======== STUDY TEXT ========

In other news, David released Inline::CPP five times and got his cpantester's PASS rate up to an all-time high of 99.4%.


Inline Grant Weekly Report #1

We (David and Ingy) had a productive week bootstrapping the Inline-for-XS-Modules project. Our primary optimization flags are:

-Opublic
-Oagile
-Ocreative
-Ofun

Here are some highlights:

  • All work being done publicly:
    • David and Ingy code in remote PairUp™ session (tmux)
    • All realtime communication in IRC (irc.perl.org#inline)
    • Tmux to be termcasted soon (live terminal in a browser)
    • If you are interested, come join us!
  • Figured out a decent Inline Module API strategy
    • Authors do 3 simple new things to ship Inline code to CPAN
    • No end-user dependency on Inline for these modules
    • End result is essentially same as hand written XS
  • Plans to support:
    • 5-6 build systems: ie Dist::Zilla, Module::Build, etc
    • Many Inline languages (other than C/C++ might work)
    • Different extension module use cases: inline/external/libraries
  • Created specification document: http://inline.ouistreet.com/node/v3e7.html
  • Released two new CPAN modules:
    • Inline::Module (The majority of the grant coding)
    • Acme::Math::XS (first test module using Inline::C)
  • Created a new blog site to document the Inline Grant Project
    • http://inline.ouistreet.com/
    • A new site using some of our other loved technologies: Cog, Coffee, make, Swim, Jemplate, gh-pages, BootStrap

It is our hope to finish out most of the work in the next 2 weeks, and then work on bug reports after that. We plan to keep putting out blog posts/reports for at least a couple months after the grant is complete. We believe this work will make Extension Module Authoring a lot more accessible, and we want to keep the energy flowing.

========

> YOUR TASKS:
1. Output a passage of the weekly report, copied word for word. Begin at the words "We (David and" and stop after "in IRC (irc.perl.org#inline)".
2. List every optimization flag named in the weekly report.
Answer from the weekly report alone.

======== RECORDS PROVIDED ========

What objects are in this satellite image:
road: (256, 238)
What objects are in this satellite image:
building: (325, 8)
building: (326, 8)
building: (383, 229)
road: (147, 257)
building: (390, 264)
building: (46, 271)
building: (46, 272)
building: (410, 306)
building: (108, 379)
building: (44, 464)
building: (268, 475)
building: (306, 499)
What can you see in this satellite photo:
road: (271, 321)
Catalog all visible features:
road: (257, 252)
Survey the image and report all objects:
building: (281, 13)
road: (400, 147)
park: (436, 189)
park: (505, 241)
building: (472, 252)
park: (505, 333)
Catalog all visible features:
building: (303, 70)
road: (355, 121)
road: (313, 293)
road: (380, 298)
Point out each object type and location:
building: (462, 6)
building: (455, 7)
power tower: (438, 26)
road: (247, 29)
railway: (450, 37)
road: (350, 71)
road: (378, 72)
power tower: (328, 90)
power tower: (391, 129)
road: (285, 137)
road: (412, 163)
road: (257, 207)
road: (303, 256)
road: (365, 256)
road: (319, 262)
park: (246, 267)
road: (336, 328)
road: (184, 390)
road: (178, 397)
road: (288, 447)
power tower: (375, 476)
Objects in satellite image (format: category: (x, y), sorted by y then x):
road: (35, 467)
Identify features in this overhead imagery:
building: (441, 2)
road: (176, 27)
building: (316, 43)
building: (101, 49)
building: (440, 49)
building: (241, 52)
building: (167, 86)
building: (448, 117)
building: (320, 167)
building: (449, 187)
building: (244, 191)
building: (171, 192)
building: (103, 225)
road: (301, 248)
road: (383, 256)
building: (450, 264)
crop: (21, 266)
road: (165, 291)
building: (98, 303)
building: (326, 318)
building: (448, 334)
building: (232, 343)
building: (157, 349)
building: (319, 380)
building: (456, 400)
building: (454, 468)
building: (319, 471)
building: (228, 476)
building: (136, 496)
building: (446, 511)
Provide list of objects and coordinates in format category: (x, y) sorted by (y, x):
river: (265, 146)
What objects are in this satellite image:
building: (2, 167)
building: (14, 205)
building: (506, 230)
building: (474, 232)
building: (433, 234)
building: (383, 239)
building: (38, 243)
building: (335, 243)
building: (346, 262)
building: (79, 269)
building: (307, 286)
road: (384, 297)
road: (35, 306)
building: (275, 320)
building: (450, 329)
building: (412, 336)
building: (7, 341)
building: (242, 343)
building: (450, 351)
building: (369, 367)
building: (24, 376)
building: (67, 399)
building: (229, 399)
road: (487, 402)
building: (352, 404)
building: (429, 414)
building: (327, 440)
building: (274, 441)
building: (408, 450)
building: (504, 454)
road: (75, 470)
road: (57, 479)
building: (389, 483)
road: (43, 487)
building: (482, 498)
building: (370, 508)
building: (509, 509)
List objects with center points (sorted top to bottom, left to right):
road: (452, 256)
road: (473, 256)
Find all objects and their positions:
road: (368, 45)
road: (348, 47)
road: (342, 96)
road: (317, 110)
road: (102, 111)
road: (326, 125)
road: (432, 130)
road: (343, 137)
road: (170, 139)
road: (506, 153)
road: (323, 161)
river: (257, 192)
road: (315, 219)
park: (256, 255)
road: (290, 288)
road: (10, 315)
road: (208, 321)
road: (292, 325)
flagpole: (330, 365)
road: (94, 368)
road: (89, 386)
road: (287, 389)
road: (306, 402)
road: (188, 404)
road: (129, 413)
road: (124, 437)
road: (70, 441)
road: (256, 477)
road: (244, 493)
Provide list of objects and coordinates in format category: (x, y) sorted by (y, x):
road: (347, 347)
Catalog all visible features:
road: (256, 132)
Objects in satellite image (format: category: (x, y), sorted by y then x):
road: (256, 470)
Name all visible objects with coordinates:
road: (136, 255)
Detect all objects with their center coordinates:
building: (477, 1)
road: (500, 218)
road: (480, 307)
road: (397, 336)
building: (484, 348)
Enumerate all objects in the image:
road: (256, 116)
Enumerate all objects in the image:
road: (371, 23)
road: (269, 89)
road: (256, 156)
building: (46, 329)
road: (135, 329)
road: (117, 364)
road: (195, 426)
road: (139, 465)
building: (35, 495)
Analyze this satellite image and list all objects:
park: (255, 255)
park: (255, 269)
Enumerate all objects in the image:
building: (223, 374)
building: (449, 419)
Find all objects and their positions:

========

> SOLUTIONS BELOW:
1.
We (David and Ingy) had a productive week bootstrapping the Inline-for-XS-Modules project. Our primary optimization flags are:

-Opublic
-Oagile
-Ocreative
-Ofun

Here are some highlights:

  • All work being done publicly:
    • David and Ingy code in remote PairUp™ session (tmux)
    • All realtime communication in IRC (irc.perl.org#inline)

2.
-Opublic
-Oagile
-Ocreative
-Ofun